Watched a documentary last night on Reagan's strategy for defeating the Soviet Union and winning the Cold War. Margaret Thatcher said it best when she toasted Reagan for putting freedom "on the offensive." It is interesting to note, in light of current events, that the actions Reagan took (rebuilding our conventional forces, deploying more capable nuclear forces in Europe, SDI, imposing unilateral economic sanctions, and supporting anti-communist insurgencies in Nicaragua, Afghanistan, and Poland), were wildly unpopular at home and abroad. A couple of years into his first term, Reagan's poll numbers made Jimmy Carter's look good.
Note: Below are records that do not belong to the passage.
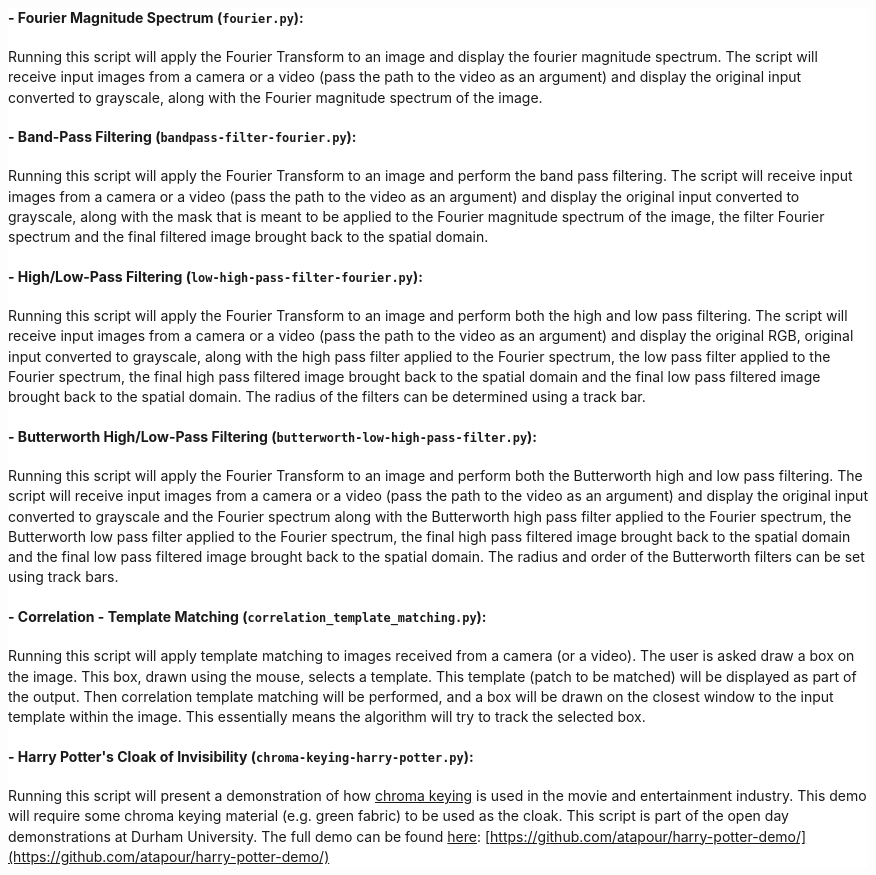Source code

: #### - Fourier Magnitude Spectrum (```fourier.py```):
Running this script will apply the Fourier Transform to an image and display the fourier magnitude spectrum. The script will receive input images from a camera or a video (pass the path to the video as an argument) and display the original input converted to grayscale, along with the Fourier magnitude spectrum of the image.

#### - Band-Pass Filtering (```bandpass-filter-fourier.py```):
Running this script will apply the Fourier Transform to an image and perform the band pass filtering. The script will receive input images from a camera or a video (pass the path to the video as an argument) and display the original input converted to grayscale, along with the mask that is meant to be applied to the Fourier magnitude spectrum of the image, the filter Fourier spectrum and the final filtered image brought back to the spatial domain.

#### - High/Low-Pass Filtering (```low-high-pass-filter-fourier.py```):
Running this script will apply the Fourier Transform to an image and perform both the high and low pass filtering. The script will receive input images from a camera or a video (pass the path to the video as an argument) and display the original RGB, original input converted to grayscale, along with the high pass filter applied to the Fourier spectrum, the low pass filter applied to the Fourier spectrum, the final high pass filtered image brought back to the spatial domain and the final low pass filtered image brought back to the spatial domain. The radius of the filters can be determined using a track bar.

#### - Butterworth High/Low-Pass Filtering (```butterworth-low-high-pass-filter.py```):
Running this script will apply the Fourier Transform to an image and perform both the Butterworth high and low pass filtering. The script will receive input images from a camera or a video (pass the path to the video as an argument) and display the original input converted to grayscale and the Fourier spectrum along with the Butterworth high pass filter applied to the Fourier spectrum, the Butterworth low pass filter applied to the Fourier spectrum, the final high pass filtered image brought back to the spatial domain and the final low pass filtered image brought back to the spatial domain. The radius and order of the Butterworth filters can be set using track bars.

#### - Correlation - Template Matching (```correlation_template_matching.py```):
Running this script will apply template matching to images received from a camera (or a video). The user is asked draw a box on the image. This box, drawn using the mouse, selects a template. This template (patch to be matched) will be displayed as part of the output. Then correlation template matching will be performed, and a box will be drawn on the closest window to the input template within the image. This essentially means the algorithm will try to track the selected box.

#### - Harry Potter's Cloak of Invisibility (```chroma-keying-harry-potter.py```):
Running this script will present a demonstration of how [chroma keying](https://en.wikipedia.org/wiki/Chroma_key) is used in the movie and entertainment industry. This demo will require some chroma keying material (e.g. green fabric) to be used as the cloak. This script is part of the open day demonstrations at Durham University. The full demo can be found [here](https://github.com/atapour/harry-potter-demo/): [https://github.com/atapour/harry-potter-demo/](https://github.com/atapour/harry-potter-demo/)
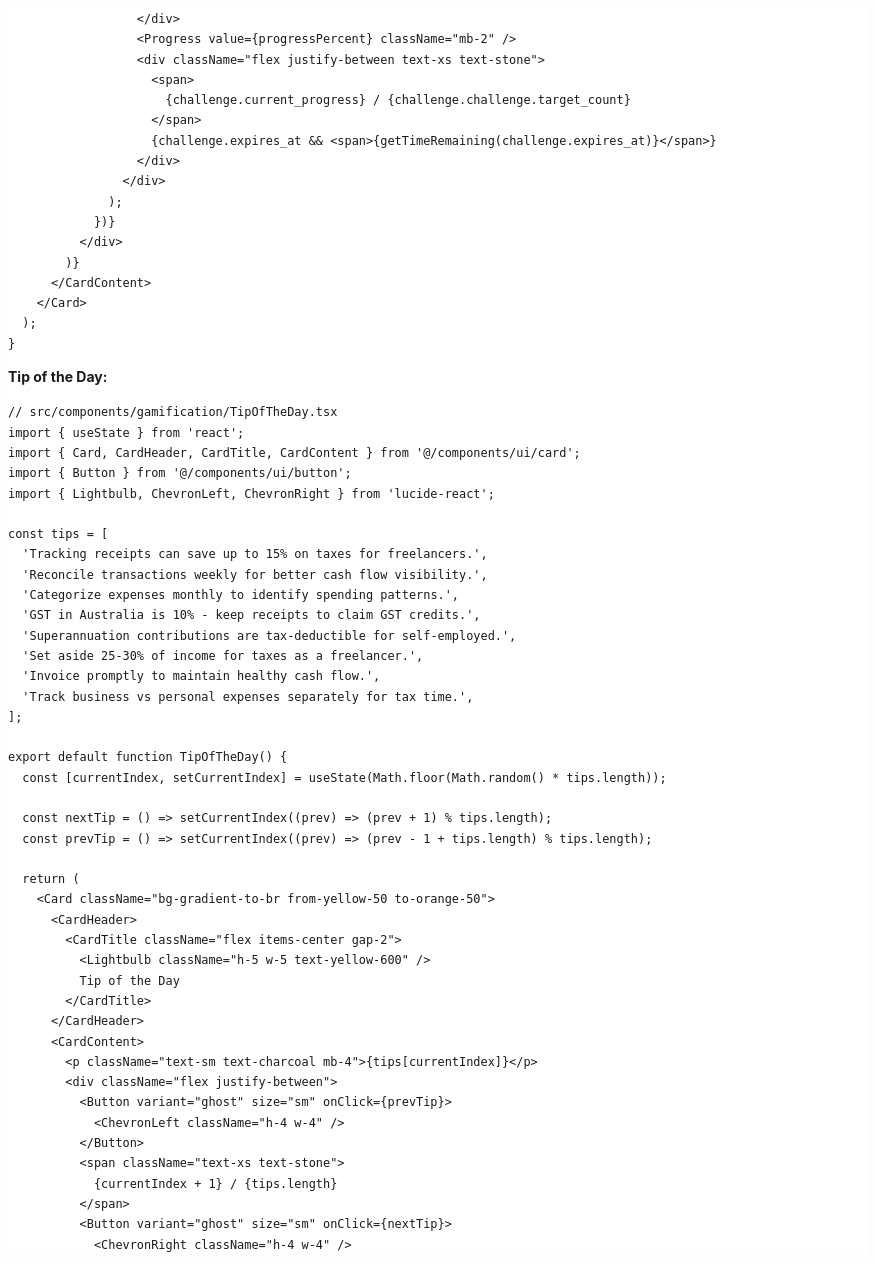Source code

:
```tsx
                  </div>
                  <Progress value={progressPercent} className="mb-2" />
                  <div className="flex justify-between text-xs text-stone">
                    <span>
                      {challenge.current_progress} / {challenge.challenge.target_count}
                    </span>
                    {challenge.expires_at && <span>{getTimeRemaining(challenge.expires_at)}</span>}
                  </div>
                </div>
              );
            })}
          </div>
        )}
      </CardContent>
    </Card>
  );
}
```

**Tip of the Day:**

```tsx
// src/components/gamification/TipOfTheDay.tsx
import { useState } from 'react';
import { Card, CardHeader, CardTitle, CardContent } from '@/components/ui/card';
import { Button } from '@/components/ui/button';
import { Lightbulb, ChevronLeft, ChevronRight } from 'lucide-react';

const tips = [
  'Tracking receipts can save up to 15% on taxes for freelancers.',
  'Reconcile transactions weekly for better cash flow visibility.',
  'Categorize expenses monthly to identify spending patterns.',
  'GST in Australia is 10% - keep receipts to claim GST credits.',
  'Superannuation contributions are tax-deductible for self-employed.',
  'Set aside 25-30% of income for taxes as a freelancer.',
  'Invoice promptly to maintain healthy cash flow.',
  'Track business vs personal expenses separately for tax time.',
];

export default function TipOfTheDay() {
  const [currentIndex, setCurrentIndex] = useState(Math.floor(Math.random() * tips.length));

  const nextTip = () => setCurrentIndex((prev) => (prev + 1) % tips.length);
  const prevTip = () => setCurrentIndex((prev) => (prev - 1 + tips.length) % tips.length);

  return (
    <Card className="bg-gradient-to-br from-yellow-50 to-orange-50">
      <CardHeader>
        <CardTitle className="flex items-center gap-2">
          <Lightbulb className="h-5 w-5 text-yellow-600" />
          Tip of the Day
        </CardTitle>
      </CardHeader>
      <CardContent>
        <p className="text-sm text-charcoal mb-4">{tips[currentIndex]}</p>
        <div className="flex justify-between">
          <Button variant="ghost" size="sm" onClick={prevTip}>
            <ChevronLeft className="h-4 w-4" />
          </Button>
          <span className="text-xs text-stone">
            {currentIndex + 1} / {tips.length}
          </span>
          <Button variant="ghost" size="sm" onClick={nextTip}>
            <ChevronRight className="h-4 w-4" />
```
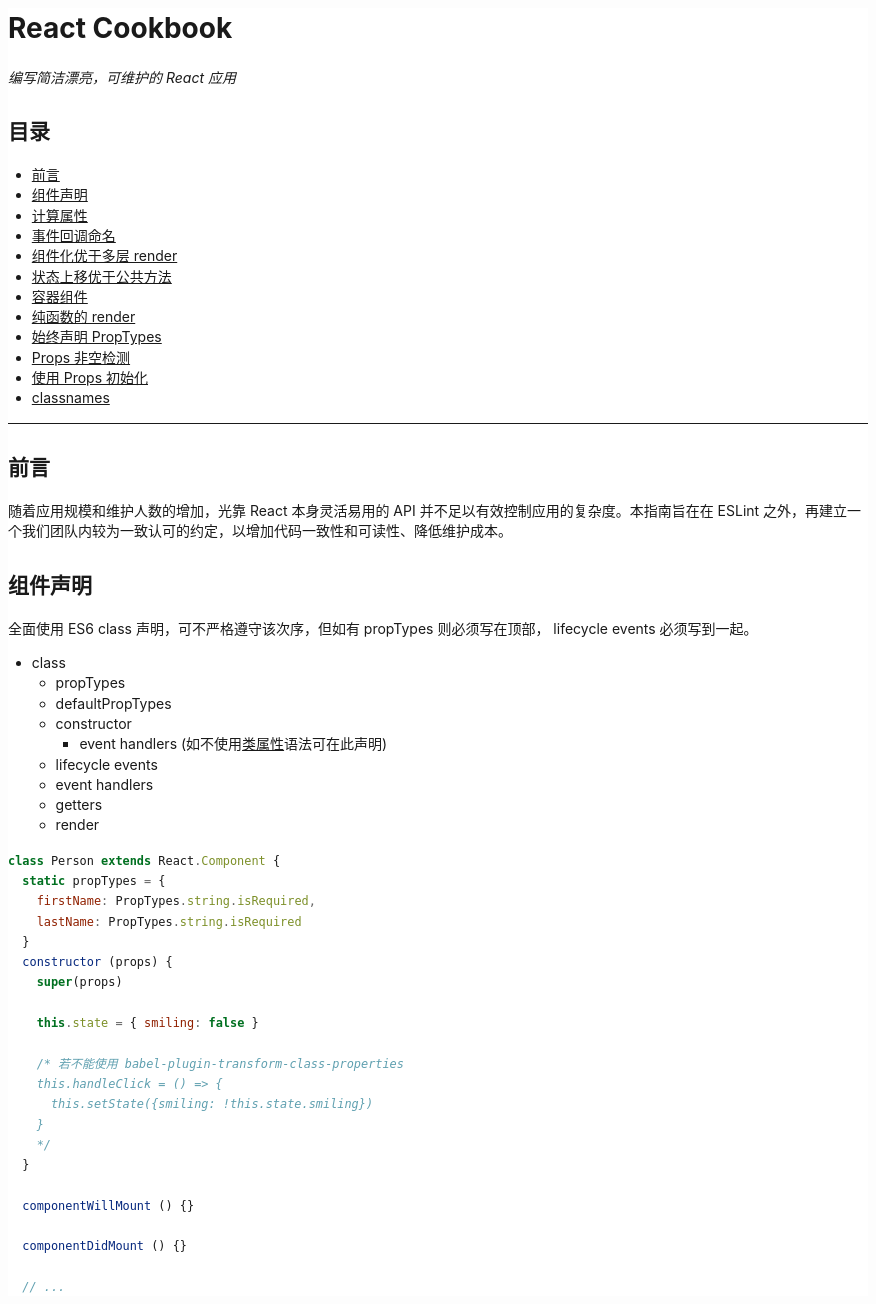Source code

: 
React Cookbook
=====

*编写简洁漂亮，可维护的 React 应用*

## 目录
- [前言](#前言)
- [组件声明](#组件声明)
- [计算属性](#计算属性)
- [事件回调命名](#事件回调命名)
- [组件化优于多层 render](#组件化优于多层-render)
- [状态上移优于公共方法](#状态上移优于公共方法)
- [容器组件](#容器组件)
- [纯函数的 render](#纯函数的-render)
- [始终声明 PropTypes](#始终声明-proptypes)
- [Props 非空检测](#props-非空检测)
- [使用 Props 初始化](#使用-props-初始化)
- [classnames](#classnames)

---

## 前言

随着应用规模和维护人数的增加，光靠 React 本身灵活易用的 API 并不足以有效控制应用的复杂度。本指南旨在在 ESLint 之外，再建立一个我们团队内较为一致认可的约定，以增加代码一致性和可读性、降低维护成本。

## 组件声明

全面使用 ES6 class 声明，可不严格遵守该次序，但如有 propTypes 则必须写在顶部， lifecycle events 必须写到一起。

* class
  * propTypes
  * defaultPropTypes
  * constructor
    * event handlers (如不使用[类属性](http://babeljs.io/docs/plugins/transform-class-properties/)语法可在此声明)
  * lifecycle events
  * event handlers
  * getters
  * render

```javascript
class Person extends React.Component {
  static propTypes = {
    firstName: PropTypes.string.isRequired,
    lastName: PropTypes.string.isRequired
  }
  constructor (props) {
    super(props)

    this.state = { smiling: false }

    /* 若不能使用 babel-plugin-transform-class-properties
    this.handleClick = () => {
      this.setState({smiling: !this.state.smiling})
    }
    */
  }

  componentWillMount () {}

  componentDidMount () {}

  // ...

```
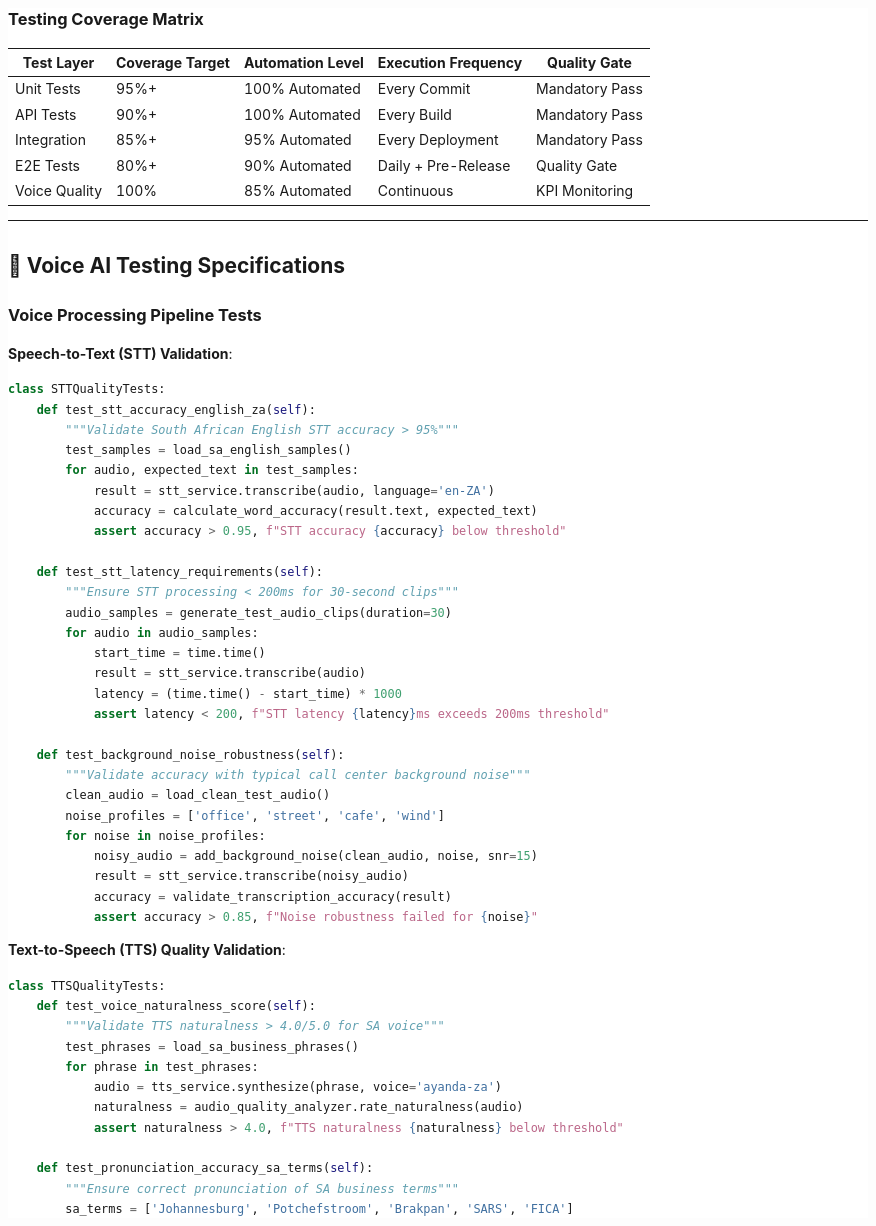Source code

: ### **Testing Coverage Matrix**

| **Test Layer** | **Coverage Target** | **Automation Level** | **Execution Frequency** | **Quality Gate** |
|----------------|--------------------|--------------------|------------------------|------------------|
| Unit Tests     | 95%+               | 100% Automated     | Every Commit           | Mandatory Pass   |
| API Tests      | 90%+               | 100% Automated     | Every Build            | Mandatory Pass   |
| Integration    | 85%+               | 95% Automated      | Every Deployment       | Mandatory Pass   |
| E2E Tests      | 80%+               | 90% Automated      | Daily + Pre-Release    | Quality Gate     |
| Voice Quality  | 100%               | 85% Automated      | Continuous             | KPI Monitoring   |

---

## **🎤 Voice AI Testing Specifications**

### **Voice Processing Pipeline Tests**

**Speech-to-Text (STT) Validation**:
```python
class STTQualityTests:
    def test_stt_accuracy_english_za(self):
        """Validate South African English STT accuracy > 95%"""
        test_samples = load_sa_english_samples()
        for audio, expected_text in test_samples:
            result = stt_service.transcribe(audio, language='en-ZA')
            accuracy = calculate_word_accuracy(result.text, expected_text)
            assert accuracy > 0.95, f"STT accuracy {accuracy} below threshold"
    
    def test_stt_latency_requirements(self):
        """Ensure STT processing < 200ms for 30-second clips"""
        audio_samples = generate_test_audio_clips(duration=30)
        for audio in audio_samples:
            start_time = time.time()
            result = stt_service.transcribe(audio)
            latency = (time.time() - start_time) * 1000
            assert latency < 200, f"STT latency {latency}ms exceeds 200ms threshold"
    
    def test_background_noise_robustness(self):
        """Validate accuracy with typical call center background noise"""
        clean_audio = load_clean_test_audio()
        noise_profiles = ['office', 'street', 'cafe', 'wind']
        for noise in noise_profiles:
            noisy_audio = add_background_noise(clean_audio, noise, snr=15)
            result = stt_service.transcribe(noisy_audio)
            accuracy = validate_transcription_accuracy(result)
            assert accuracy > 0.85, f"Noise robustness failed for {noise}"
```

**Text-to-Speech (TTS) Quality Validation**:
```python
class TTSQualityTests:
    def test_voice_naturalness_score(self):
        """Validate TTS naturalness > 4.0/5.0 for SA voice"""
        test_phrases = load_sa_business_phrases()
        for phrase in test_phrases:
            audio = tts_service.synthesize(phrase, voice='ayanda-za')
            naturalness = audio_quality_analyzer.rate_naturalness(audio)
            assert naturalness > 4.0, f"TTS naturalness {naturalness} below threshold"
    
    def test_pronunciation_accuracy_sa_terms(self):
        """Ensure correct pronunciation of SA business terms"""
        sa_terms = ['Johannesburg', 'Potchefstroom', 'Brakpan', 'SARS', 'FICA']
```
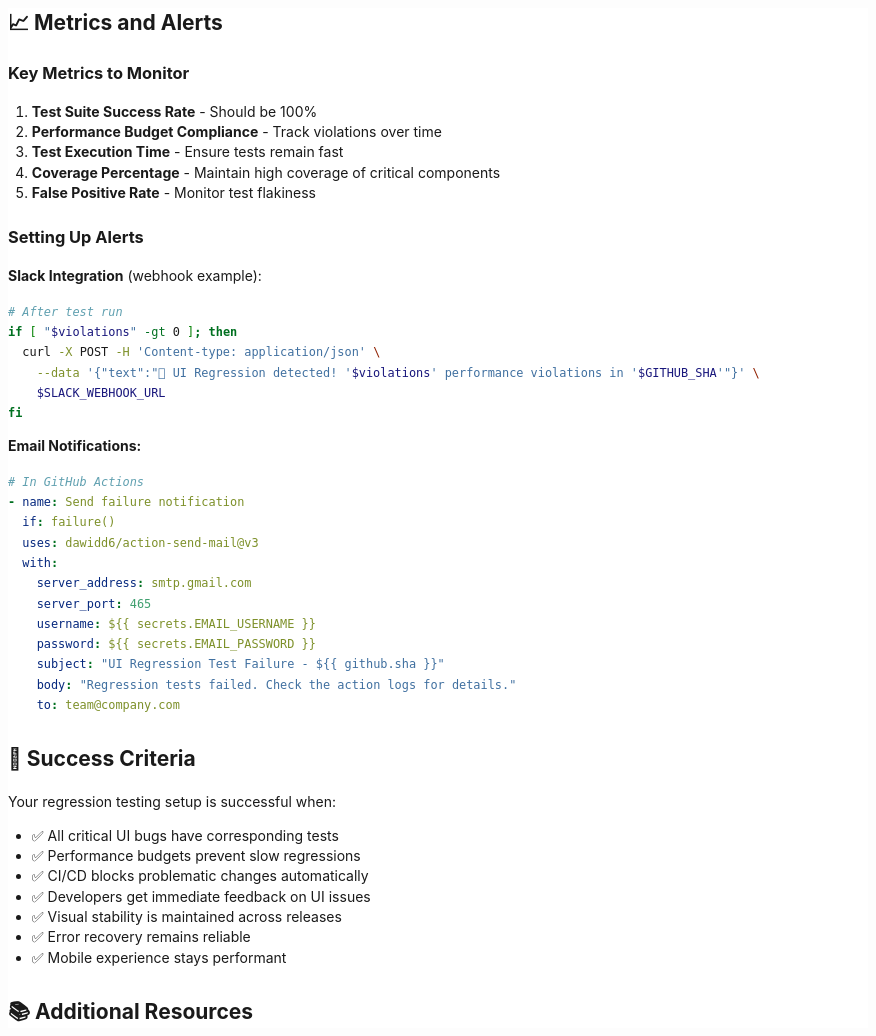 ## 📈 Metrics and Alerts

### Key Metrics to Monitor

1. **Test Suite Success Rate** - Should be 100%
2. **Performance Budget Compliance** - Track violations over time  
3. **Test Execution Time** - Ensure tests remain fast
4. **Coverage Percentage** - Maintain high coverage of critical components
5. **False Positive Rate** - Monitor test flakiness

### Setting Up Alerts

**Slack Integration** (webhook example):
```bash
# After test run
if [ "$violations" -gt 0 ]; then
  curl -X POST -H 'Content-type: application/json' \
    --data '{"text":"🚨 UI Regression detected! '$violations' performance violations in '$GITHUB_SHA'"}' \
    $SLACK_WEBHOOK_URL
fi
```

**Email Notifications:**
```yaml
# In GitHub Actions
- name: Send failure notification
  if: failure()
  uses: dawidd6/action-send-mail@v3
  with:
    server_address: smtp.gmail.com
    server_port: 465
    username: ${{ secrets.EMAIL_USERNAME }}
    password: ${{ secrets.EMAIL_PASSWORD }}
    subject: "UI Regression Test Failure - ${{ github.sha }}"
    body: "Regression tests failed. Check the action logs for details."
    to: team@company.com
```

## 🎯 Success Criteria

Your regression testing setup is successful when:

- ✅ All critical UI bugs have corresponding tests
- ✅ Performance budgets prevent slow regressions  
- ✅ CI/CD blocks problematic changes automatically
- ✅ Developers get immediate feedback on UI issues
- ✅ Visual stability is maintained across releases
- ✅ Error recovery remains reliable
- ✅ Mobile experience stays performant

## 📚 Additional Resources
In his second term, there was talk of impeachment. But Reagan, to the chagrin of the Washington Wimps and the Soviets, stuck to his guns. In 1987, Reagan challenged Gorbachev to "tear down this wall." Two years later the Evil Empire crumbled to pieces like the Berlin Wall, hammered to fragments at the hands of millions yearning to live free.
I grew up watching the horizon for bright flashes and mushroom clouds, and learning to duck and cover in my school classrooms. My early training in the military was focused on defending against a tsunami-like Red Army conventional attack. I remember, clearly, sitting in a set of bleachers with fellow new lieutenants in training as a stern captain caused us to envision a Soviet Motorized Rifle Division attacking us from our front in wave after inexorable wave of infantry fighting vehicles and tanks supported by deluges of high explosive and chemical artillery rounds. At the end of his 30-minute imaginary tour de force, he paused and asked, "Any questions?" One of my buddies summed up our collective thoughts with the question, "Sir, how do they treat prisoners?"
In those days nobody believed that the Soviets could be beaten. They had the advantage of a ruthless ideology under totalitarian rule backed by overwhelming force. Heck, I didn't think we could beat them short of an all-out thermo-nuclear exchange that would have bounced each other's rubble pile until Paraguay was the new world super-power. But Reagan, and his faithful core of true believers, placed faith in the righteousness of freedom and in the incredible strength of free people, and bankrupted the Kremlin.
I can't help but think that history is repeating itself. Most of us don't recognize this because we don't care to study history--but that's grist for another post. Today we face an enemy that most commentators and many timid Americans believe is impossible to defeat. Our president's warfighting policies are unpopular. Listen, I'm the most jingoistic and patriotic American Empire-builder on the North American tectonic plate and I have a hard time following W's logic sometimes. But, the alternative to keeping freedom on the offensive is just too frightening to countenance.
And, oh by the way, while we are slapping at pesky islamo-fascist terrorists, we had better keep a fist tightly closed and coiled to strike the rapidly arming totalitarian masters of 1.4 billion Chinese.